The University of Sheffield
Department of History

Dr. Simon Middleton, M.A., Ph.D.

Senior Lecturer in History [Colonial American social and cultural history]

[On research leave, semester 2 2011-12]

Photo of Dr. Simon Middleton

Email: s.middleton@sheffield.ac.uk
Room: Jessop West: 3.02 | Telephone: (0114) 22 22596
Office Hours, Spring 2011-12: On Research Leave

Biography


Simon Middleton joined the History Department in 2005. He was educated at Kingston Polytechnic, Harvard University, and the City University of New York Graduate Center, where he completed a Ph.D. From 1997-2005 he taught in the School of American Studies at the University of East Anglia. His research interests lie in the area of early American social and cultural history. Simon has won several awards for his work including a 2001 PEASE. Prize for the best journal article in early American economic history, and the Hendricks Manuscript Award and 2007 BAAS Book Prize for, From Privileges to Rights: Work and Labor in Colonial New York.

His course offerings include a second-year seminar in early American history from the European expansion to the New World to the American Revolution (HST279), a second-year document option examining the Salem Withcraft Trials (HST2004), and a third-year Special Subject (HST3087/88) investigating European and Indian relations in seventeenth-century northeastern America. Simon has received grants from the Arts and Humanities Research Board, British Academy, New York State Archives, Gilder Lehrman Foundation, Library Company of Philadelphia, and the Eccles Centre for American Studies at the British Library in support of his work.

Membership of Professional Bodies

 

 

Research


Current Research
I am extending my previous research on law and economic culture in early New York to Philadelphia and the middle colonies backcountry. The project investigates how interpersonal relations founded on private credit were culturally interpreted and how economic change affected these interpretations. I retain an interest John Underhill, a puritan zealot, Indian fighter, and political gadfly who was born in the Dutch Republic of English parents and fought for the Dutch against the Spanish before moving to New England in the 1630s and then New Netherland in the 1640s. I began my inquiries into Underhill's life and times in an article – "Order and Authority in New Netherland: The 1653 Remonstrance and Early Settlement Politics," The William and Mary Quarterly, (January, 2010).
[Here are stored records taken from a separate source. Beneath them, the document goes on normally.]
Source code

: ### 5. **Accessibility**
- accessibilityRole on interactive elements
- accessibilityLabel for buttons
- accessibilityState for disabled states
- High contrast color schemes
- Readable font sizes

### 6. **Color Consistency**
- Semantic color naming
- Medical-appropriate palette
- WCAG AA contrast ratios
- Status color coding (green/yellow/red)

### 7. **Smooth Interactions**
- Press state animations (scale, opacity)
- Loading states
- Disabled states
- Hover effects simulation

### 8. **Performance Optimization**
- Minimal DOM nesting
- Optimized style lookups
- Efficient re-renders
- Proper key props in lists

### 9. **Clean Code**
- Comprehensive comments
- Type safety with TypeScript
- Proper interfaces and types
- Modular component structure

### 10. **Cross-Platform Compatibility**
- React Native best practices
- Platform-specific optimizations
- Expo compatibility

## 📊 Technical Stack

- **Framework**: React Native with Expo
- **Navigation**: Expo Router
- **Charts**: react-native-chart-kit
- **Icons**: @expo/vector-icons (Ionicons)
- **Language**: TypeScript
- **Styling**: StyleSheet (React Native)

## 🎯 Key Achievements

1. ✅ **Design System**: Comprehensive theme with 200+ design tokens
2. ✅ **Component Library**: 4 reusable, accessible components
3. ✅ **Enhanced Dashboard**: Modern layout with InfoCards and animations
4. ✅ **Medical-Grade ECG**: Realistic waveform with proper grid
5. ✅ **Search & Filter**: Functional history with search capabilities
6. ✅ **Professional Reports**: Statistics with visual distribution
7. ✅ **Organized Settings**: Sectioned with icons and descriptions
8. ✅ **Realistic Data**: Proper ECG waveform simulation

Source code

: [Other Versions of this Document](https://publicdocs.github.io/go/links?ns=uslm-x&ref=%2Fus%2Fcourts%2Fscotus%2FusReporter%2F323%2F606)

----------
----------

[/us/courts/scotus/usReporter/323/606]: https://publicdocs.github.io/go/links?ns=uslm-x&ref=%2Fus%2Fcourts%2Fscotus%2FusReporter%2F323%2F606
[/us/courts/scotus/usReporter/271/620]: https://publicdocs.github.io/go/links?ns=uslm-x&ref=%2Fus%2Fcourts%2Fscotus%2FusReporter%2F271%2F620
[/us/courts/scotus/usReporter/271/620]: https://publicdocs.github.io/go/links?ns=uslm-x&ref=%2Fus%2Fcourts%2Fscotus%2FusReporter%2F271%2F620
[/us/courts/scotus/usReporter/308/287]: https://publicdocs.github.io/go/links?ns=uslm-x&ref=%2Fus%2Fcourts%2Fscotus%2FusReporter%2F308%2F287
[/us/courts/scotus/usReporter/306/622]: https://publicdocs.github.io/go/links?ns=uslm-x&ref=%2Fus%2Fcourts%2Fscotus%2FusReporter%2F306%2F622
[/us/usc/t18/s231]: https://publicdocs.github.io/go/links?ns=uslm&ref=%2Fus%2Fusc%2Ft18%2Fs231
I am also part of a Leverhulme Funded project, "You, the People: National location and the writing of American history - the example of Europe," which is considering European perspectives on American history in a series of workshops, a journal special issue, and a collection essays. Finally, with three others, I am writing a survey of American history under contract with Routledge.

Research interests
My research to date has focused on issues raised by the intersection of daily life, political theory, and law in an urban setting in early America. To this end I published several articles and book chapters considering artisanal commerce, municipal regulation, and civic culture. My first book, From Privileges to Rights: Work and Politics in Colonial New York City (Philadelphia, 2006) examined the linkages between perceptions and representations of artisanal work and the shift in political discourse from a concentration on objective privileges to subjective rights in colonial New York City.

While completing Privileges to Rights, and in part because of the questions raised towards the end of the book concerning class formation, I collaborated with Professor Billy G. Smith of Montana State University in the organization of a conference focusing on the different manings of class and class struggle in the early modern Atlantic World. This conference led to a second, one-day meeting, at the University of Pennsylvania (under the auspices of the McNeil Centre for Early American History), three special issues of US journals (Early American Studies, Labor, and The William and Mary Quarterly), and a collection of essays drawn from the conference, Class Matters. Early North America and the Atlantic World (Philadelphia, 2008)

Research supervision and current PhD students
I am happy to supervise research students in early American history, particularly those interested in coastal communities, religious history, political theory, the law and, in general, topics in social, political, and cultural history.

MA dissertations have included, Benjamin Franklin and the Albany Conference, 1754; Dominick LaCapra, Alexis de Tocqueville, and intellectual history; slavery and civic humanism in seventeenth-century America; women and trade in eighteenth-century New York.

Administrative Roles and Responsibilities


Simon has served as a member of many of the department's committees and has been involved in the planning of teaching and administration at all levels. As Senior Tutor for Undergraduate Admission (2006-08) he oversaw the centralization of History admissions. Current roles include member of Undergraduate Affairs Committee, (2009- present), Research and Knowledge Exchange Committee (2008 – present), Careers Liaison Officer, Teaching Quality Officer; he also convenes the department´s research seminar.